* **EXCERPTED TEXT**:
___
I am trying to learn to use the python library BeautifulSoup, I would like to, for example, scrape a price of a flight on Google Flights. So I connected to Google Flights, for example at this link, and I want to get the cheapest flight price.
So I would get the value inside the div with this class "gws-flights-results__itinerary-price" (as in the figure).
Here is the simple code I wrote:
from bs4 import BeautifulSoup
import urllib.request
url = 'https://www.google.com/flights?hl=it#flt=/m/07_pf./m/05qtj.2019-04-27;c:EUR;e:1;sd:1;t:f;tt:o'
page = urllib.request.urlopen(url)
soup = BeautifulSoup(page, 'html.parser')
div = soup.find('div', attrs={'class': 'gws-flights-results__itinerary-price'})
But the resulting div has class NoneType
.
I also try with
find_all('div')
but within all the div I found in this way, there was not the div I was interested in. Can someone help me?
Looks like javascript needs to run so use a method like selenium
from selenium import webdriver
url = 'https://www.google.com/flights?hl=it#flt=/m/07_pf./m/05qtj.2019-04-27;c:EUR;e:1;sd:1;t:f;tt:o'
driver = webdriver.Chrome()
driver.get(url)
print(driver.find_element_by_css_selector('.gws-flights-results__cheapest-price').text)
driver.quit()
___
Stored data rows
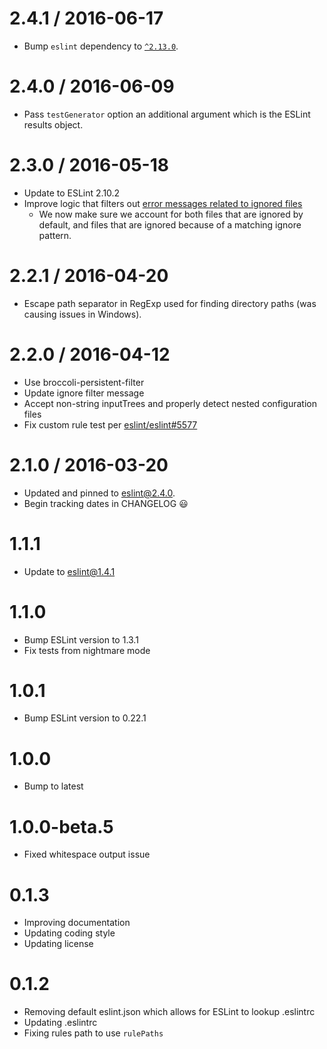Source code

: # 2.4.1 / 2016-06-17
- Bump `eslint` dependency to [`^2.13.0`](https://github.com/eslint/eslint/releases/tag/v2.13.1).

# 2.4.0 / 2016-06-09

- Pass `testGenerator` option an additional argument which is the ESLint results object.

# 2.3.0 / 2016-05-18
- Update to ESLint 2.10.2
- Improve logic that filters out [error messages related to ignored files](https://github.com/eslint/eslint/blob/2166ad475bf58a4c1fa11d5c595598d17574ffd9/lib/cli-engine.js#L305)
  - We now make sure we account for both files that are ignored by default, and files that are ignored because of a matching ignore pattern.

# 2.2.1 / 2016-04-20
- Escape path separator in RegExp used for finding directory paths (was causing issues in Windows).

# 2.2.0 / 2016-04-12
- Use broccoli-persistent-filter
- Update ignore filter message
- Accept non-string inputTrees and properly detect nested configuration files
- Fix custom rule test per [eslint/eslint#5577](https://github.com/eslint/eslint/issues/5577)

# 2.1.0 / 2016-03-20
- Updated and pinned to eslint@2.4.0.
- Begin tracking dates in CHANGELOG 😃

# 1.1.1
- Update to eslint@1.4.1

# 1.1.0
- Bump ESLint version to 1.3.1
- Fix tests from nightmare mode

# 1.0.1
- Bump ESLint version to 0.22.1

# 1.0.0
- Bump to latest

# 1.0.0-beta.5
- Fixed whitespace output issue

# 0.1.3

- Improving documentation
- Updating coding style
- Updating license

# 0.1.2

- Removing default eslint.json which allows for ESLint to lookup .eslintrc
- Updating .eslintrc
- Fixing rules path to use `rulePaths`
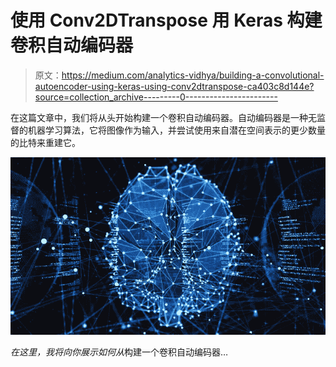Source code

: # 使用 Conv2DTranspose 用 Keras 构建卷积自动编码器

> 原文：<https://medium.com/analytics-vidhya/building-a-convolutional-autoencoder-using-keras-using-conv2dtranspose-ca403c8d144e?source=collection_archive---------0----------------------->

在这篇文章中，我们将从头开始构建一个卷积自动编码器。自动编码器是一种无监督的机器学习算法，它将图像作为输入，并尝试使用来自潜在空间表示的更少数量的比特来重建它。

![](img/71b4b4028a9cce21a84a2e4f983cd750.png)

*在这里，我将向你展示如何从*构建一个卷积自动编码器…
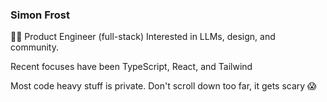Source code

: ### Simon Frost

🧑‍💻 Product Engineer (full-stack)
Interested in LLMs, design, and community.

Recent focuses have been TypeScript, React, and Tailwind

Most code heavy stuff is private. Don't scroll down too far, it gets scary 😱
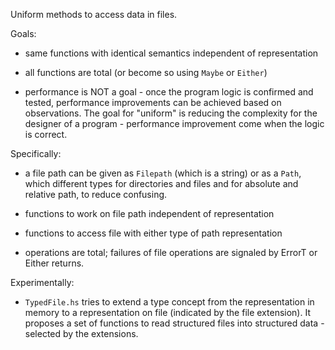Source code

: Uniform methods to access data in files.

Goals:

- same functions with identical semantics independent of representation

- all functions are total (or become so using `Maybe` or `Either`)

- performance is NOT a goal - once the program logic is confirmed and tested, performance improvements can be achieved based on observations. The goal for "uniform" is reducing the complexity for the designer of a program - performance improvement come when the logic is correct. 

Specifically:

- a file path can be given as `Filepath` (which is a string) or as a `Path`, which different types for directories and files and for absolute and relative path, to reduce confusing.

- functions to work on file path independent of representation

- functions to access file with either type of path representation

- operations are total; failures of file operations are signaled by ErrorT or Either returns.

Experimentally:

- `TypedFile.hs` tries to extend a type concept from the representation in memory to a representation on file (indicated by the file extension). It proposes a set of functions to read structured files into structured data - selected by the extensions.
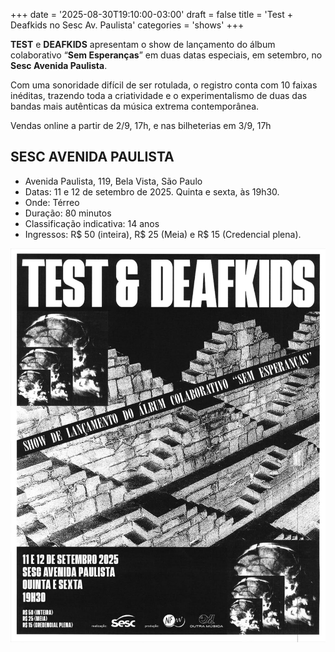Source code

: +++
date = '2025-08-30T19:10:00-03:00'
draft = false
title = 'Test + Deafkids no Sesc Av. Paulista'
categories = 'shows'
+++

**TEST** e **DEAFKIDS** apresentam o show de lançamento do álbum colaborativo “**Sem Esperanças**” em duas datas especiais, em setembro, no **Sesc Avenida Paulista**.

<!--more-->

Com uma sonoridade difícil de ser rotulada, o registro conta com 10 faixas inéditas, trazendo toda a criatividade e o experimentalismo de duas das bandas mais autênticas da música extrema contemporânea.

Vendas online a partir de 2/9, 17h, e nas bilheterias em 3/9, 17h

## SESC AVENIDA PAULISTA

- Avenida Paulista, 119, Bela Vista, São Paulo
- Datas: 11 e 12 de setembro de 2025. Quinta e sexta, às 19h30.
- Onde: Térreo
- Duração: 80 minutos
- Classificação indicativa: 14 anos
- Ingressos: R$ 50 (inteira), R$ 25 (Meia) e R$ 15 (Credencial plena).

<img src="featured.jpg" alt="Flyer Test + Deafkids no Sesc Av. Paulista">
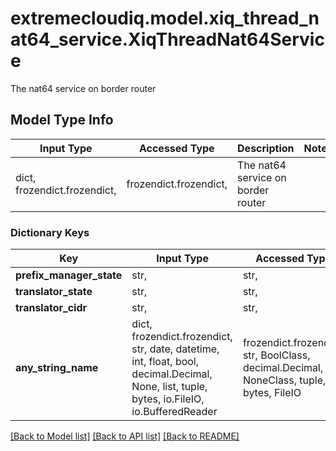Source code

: # extremecloudiq.model.xiq_thread_nat64_service.XiqThreadNat64Service

The nat64 service on border router

## Model Type Info
Input Type | Accessed Type | Description | Notes
------------ | ------------- | ------------- | -------------
dict, frozendict.frozendict,  | frozendict.frozendict,  | The nat64 service on border router | 

### Dictionary Keys
Key | Input Type | Accessed Type | Description | Notes
------------ | ------------- | ------------- | ------------- | -------------
**prefix_manager_state** | str,  | str,  |  | [optional] 
**translator_state** | str,  | str,  |  | [optional] 
**translator_cidr** | str,  | str,  |  | [optional] 
**any_string_name** | dict, frozendict.frozendict, str, date, datetime, int, float, bool, decimal.Decimal, None, list, tuple, bytes, io.FileIO, io.BufferedReader | frozendict.frozendict, str, BoolClass, decimal.Decimal, NoneClass, tuple, bytes, FileIO | any string name can be used but the value must be the correct type | [optional]

[[Back to Model list]](../../README.md#documentation-for-models) [[Back to API list]](../../README.md#documentation-for-api-endpoints) [[Back to README]](../../README.md)

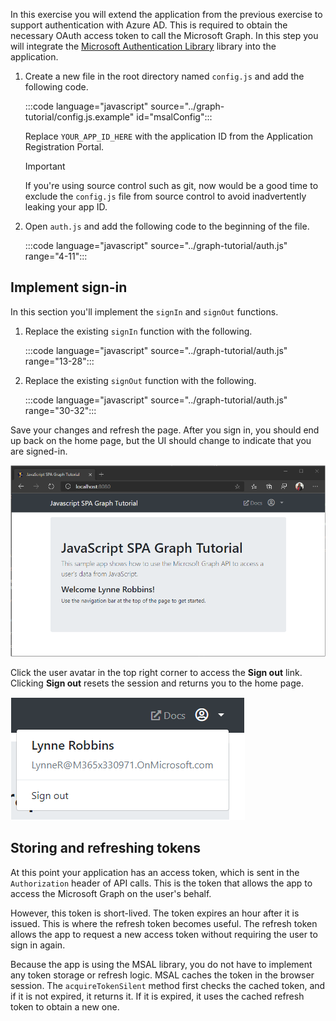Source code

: <!-- markdownlint-disable MD002 MD041 -->

In this exercise you will extend the application from the previous exercise to support authentication with Azure AD. This is required to obtain the necessary OAuth access token to call the Microsoft Graph. In this step you will integrate the [Microsoft Authentication Library](https://github.com/AzureAD/microsoft-authentication-library-for-js) library into the application.

1. Create a new file in the root directory named `config.js` and add the following code.

    :::code language="javascript" source="../graph-tutorial/config.js.example" id="msalConfig":::

    Replace `YOUR_APP_ID_HERE` with the application ID from the Application Registration Portal.

    > [!IMPORTANT]
    > If you're using source control such as git, now would be a good time to exclude the `config.js` file from source control to avoid inadvertently leaking your app ID.

1. Open `auth.js` and add the following code to the beginning of the file.

    :::code language="javascript" source="../graph-tutorial/auth.js" range="4-11":::

## Implement sign-in

In this section you'll implement the `signIn` and `signOut` functions.

1. Replace the existing `signIn` function with the following.

    :::code language="javascript" source="../graph-tutorial/auth.js" range="13-28":::

1. Replace the existing `signOut` function with the following.

    :::code language="javascript" source="../graph-tutorial/auth.js" range="30-32":::

Save your changes and refresh the page. After you sign in, you should end up back on the home page, but the UI should change to indicate that you are signed-in.

![A screenshot of the home page after signing in](./images/user-signed-in.png)

Click the user avatar in the top right corner to access the **Sign out** link. Clicking **Sign out** resets the session and returns you to the home page.

![A screenshot of the dropdown menu with the Sign out link](./images/sign-out-button.png)

## Storing and refreshing tokens

At this point your application has an access token, which is sent in the `Authorization` header of API calls. This is the token that allows the app to access the Microsoft Graph on the user's behalf.

However, this token is short-lived. The token expires an hour after it is issued. This is where the refresh token becomes useful. The refresh token allows the app to request a new access token without requiring the user to sign in again.

Because the app is using the MSAL library, you do not have to implement any token storage or refresh logic. MSAL caches the token in the browser session. The `acquireTokenSilent` method first checks the cached token, and if it is not expired, it returns it. If it is expired, it uses the cached refresh token to obtain a new one.
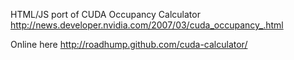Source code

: HTML/JS port of CUDA Occupancy Calculator http://news.developer.nvidia.com/2007/03/cuda_occupancy_.html

Online here http://roadhump.github.com/cuda-calculator/
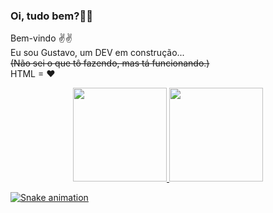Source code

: ### Oi, tudo bem?👀👀</br>
Bem-vindo ✌✌ </br>
Eu sou Gustavo, um DEV em construção...</br>
<s>(Não sei o que tô fazendo, mas tá funcionando.)</s></br>
HTML = ❤

<div align="center">
  <a href="https://github.com/gustavojb92">
  <img height="150em" src="https://github-readme-stats.vercel.app/api?username=gustavojb92&show_icons=false&theme=gotham&include_all_commits=true&count_private=true"/>
  <img height="150em" src="https://github-readme-stats.vercel.app/api/top-langs/?username=gustavojb92&layout=compact&langs_count=7&theme=gotham"/>
</div>

  ![Snake animation](https://github.com/gustavojb92/gustavojb92/blob/output/github-contribution-grid-snake.svg)

  
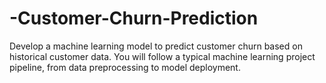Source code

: # -Customer-Churn-Prediction
Develop a machine learning model to predict customer churn based on historical customer data. You  will follow a typical machine learning project pipeline, from data preprocessing to model deployment.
___
* **TASKS TO PERFORM**:
A - In the Google Flights scraping thread, rewrite the passage that starts at the words "I also try with" and stops after "driver.quit()", swapping "javascript" for "JavaScript".
B - Sum up the Google Flights scraping thread in two sentences.
The rows are separate material.

* **ANSWERS FOR THIS EXERCISE**:
A -
I also try with
find_all('div')
but within all the div I found in this way, there was not the div I was interested in. Can someone help me?
Looks like JavaScript needs to run so use a method like selenium
from selenium import webdriver
url = 'https://www.google.com/flights?hl=it#flt=/m/07_pf./m/05qtj.2019-04-27;c:EUR;e:1;sd:1;t:f;tt:o'
driver = webdriver.Chrome()
driver.get(url)
print(driver.find_element_by_css_selector('.gws-flights-results__cheapest-price').text)
driver.quit()

B - A user learning BeautifulSoup tried to pull the cheapest flight price from a Google Flights page by finding the div with the class "gws-flights-results__itinerary-price," but the result came back as NoneType, and searching all the divs did not turn up the wanted one. A reply says JavaScript seems to need to run, so a tool like Selenium should be used, and gives code that opens the page in Chrome and prints the text of the cheapest-price element.